Global Analytics in the Face of Bandwidth and Regulatory Constraints

Takeaways from Global Analytics in the Face of Bandwidth and Regulatory Constraints, Vulimiri et al, NSDI, 2015.

Existing Approach

  • Existing Approach for Global Analytics: Transfer data to a central data center.
  • Issues:
    • Transfers significant data volumes.
    • Limit on the number of applications due to limited cross-border network bandwidth.
    • Network capacity growth is decelerating.
    • Regulatory constraints on data movement.

Problem Geode tries to solve:

Provide wide area analytics while minimizing bandwidth over geo-distributed data structured as SQL tables.


Resources within a single data center are relatively cheap compared to cross-data center bandwidth.
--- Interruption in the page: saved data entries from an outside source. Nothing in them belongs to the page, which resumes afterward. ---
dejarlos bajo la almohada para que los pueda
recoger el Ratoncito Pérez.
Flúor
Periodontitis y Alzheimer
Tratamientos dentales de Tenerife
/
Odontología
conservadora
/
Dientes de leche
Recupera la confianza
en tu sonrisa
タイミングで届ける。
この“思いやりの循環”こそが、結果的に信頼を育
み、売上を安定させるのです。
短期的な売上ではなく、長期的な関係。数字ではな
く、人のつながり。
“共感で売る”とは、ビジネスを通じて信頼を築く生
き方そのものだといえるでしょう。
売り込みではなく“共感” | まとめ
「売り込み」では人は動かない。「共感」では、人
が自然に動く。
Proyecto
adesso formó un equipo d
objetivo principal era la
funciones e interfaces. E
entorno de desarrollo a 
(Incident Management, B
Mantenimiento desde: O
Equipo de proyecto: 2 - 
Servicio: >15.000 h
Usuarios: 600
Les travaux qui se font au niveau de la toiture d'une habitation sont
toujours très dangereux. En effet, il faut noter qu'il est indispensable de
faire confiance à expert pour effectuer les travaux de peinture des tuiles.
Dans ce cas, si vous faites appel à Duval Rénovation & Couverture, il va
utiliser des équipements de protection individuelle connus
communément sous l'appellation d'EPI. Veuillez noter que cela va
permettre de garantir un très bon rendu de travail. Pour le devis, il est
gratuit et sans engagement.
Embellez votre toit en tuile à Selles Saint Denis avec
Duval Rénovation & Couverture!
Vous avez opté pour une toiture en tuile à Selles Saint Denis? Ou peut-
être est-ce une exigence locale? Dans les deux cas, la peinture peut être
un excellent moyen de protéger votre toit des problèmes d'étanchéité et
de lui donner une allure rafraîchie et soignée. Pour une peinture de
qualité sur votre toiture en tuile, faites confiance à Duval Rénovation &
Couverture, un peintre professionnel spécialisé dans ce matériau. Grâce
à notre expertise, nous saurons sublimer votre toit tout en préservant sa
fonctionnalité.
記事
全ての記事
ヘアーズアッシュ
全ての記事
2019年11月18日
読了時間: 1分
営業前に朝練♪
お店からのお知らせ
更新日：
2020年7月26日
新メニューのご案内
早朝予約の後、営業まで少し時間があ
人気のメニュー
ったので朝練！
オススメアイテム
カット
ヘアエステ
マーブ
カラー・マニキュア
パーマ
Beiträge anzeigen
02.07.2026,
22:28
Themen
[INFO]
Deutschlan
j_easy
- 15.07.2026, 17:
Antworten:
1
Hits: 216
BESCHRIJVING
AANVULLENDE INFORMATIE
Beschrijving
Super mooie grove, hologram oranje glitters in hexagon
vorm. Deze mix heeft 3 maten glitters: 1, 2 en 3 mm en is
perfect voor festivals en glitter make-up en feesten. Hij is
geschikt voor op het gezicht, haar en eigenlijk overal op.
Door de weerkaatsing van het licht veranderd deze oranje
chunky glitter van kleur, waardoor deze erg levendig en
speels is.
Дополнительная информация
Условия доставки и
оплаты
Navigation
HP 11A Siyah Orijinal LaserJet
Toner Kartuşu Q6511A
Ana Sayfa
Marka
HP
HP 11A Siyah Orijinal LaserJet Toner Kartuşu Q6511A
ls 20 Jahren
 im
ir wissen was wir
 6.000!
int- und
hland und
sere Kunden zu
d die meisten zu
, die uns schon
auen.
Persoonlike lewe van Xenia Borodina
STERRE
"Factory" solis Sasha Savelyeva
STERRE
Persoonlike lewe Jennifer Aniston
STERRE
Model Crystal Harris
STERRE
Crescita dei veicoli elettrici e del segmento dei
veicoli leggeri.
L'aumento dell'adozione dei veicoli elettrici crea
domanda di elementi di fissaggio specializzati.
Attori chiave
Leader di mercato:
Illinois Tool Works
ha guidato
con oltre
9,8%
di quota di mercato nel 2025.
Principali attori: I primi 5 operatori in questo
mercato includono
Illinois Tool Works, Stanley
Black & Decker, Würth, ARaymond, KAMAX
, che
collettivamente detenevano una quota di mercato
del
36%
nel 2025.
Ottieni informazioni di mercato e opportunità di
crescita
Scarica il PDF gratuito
  • Central Command Layer.
  • Thin proxy layer atop local analytics stack.
  • Central Workload Optimizer.


  • Subquery Deltas.
    • Cache query results at the source and destination with the query’s signature.
    • Instead of sending fresh results, send only a diff (delta) between the new and old results.
    • Cache results on a sub-query basis.
  • Workload Optimizer.
    • Identify optimal centralized plan.
    • Use default Calcite implementation.
    • Rough SQL table statistics in Hive to get an optimized join algorithm selection.
    • Use pseudo-distributed measurement to estimate data movement.
    • Simulate a virtual topology in which each base data partition is a separate datacenter, even if the data is centralized.
    • Achieved by rewriting SQL queries to simulate data partitions.
    • Evaluate alternative data partitions to get an indication of optimal. To reduce the sample space, do a worst case evaluation (worst data partition).
    • Combine all measurements to jointly solve site selection and data replication problem.
    • Formulate an ILP to jointly solve both problems to minimize total bandwidth cost.
    • Due to scalability constraints, alternatively use greedy approach.
    • Solve site selection problem in isolation based on sovereignity constraints.
    • Greedily pick the datacenter to copy input data needed per-task based on lowest cost.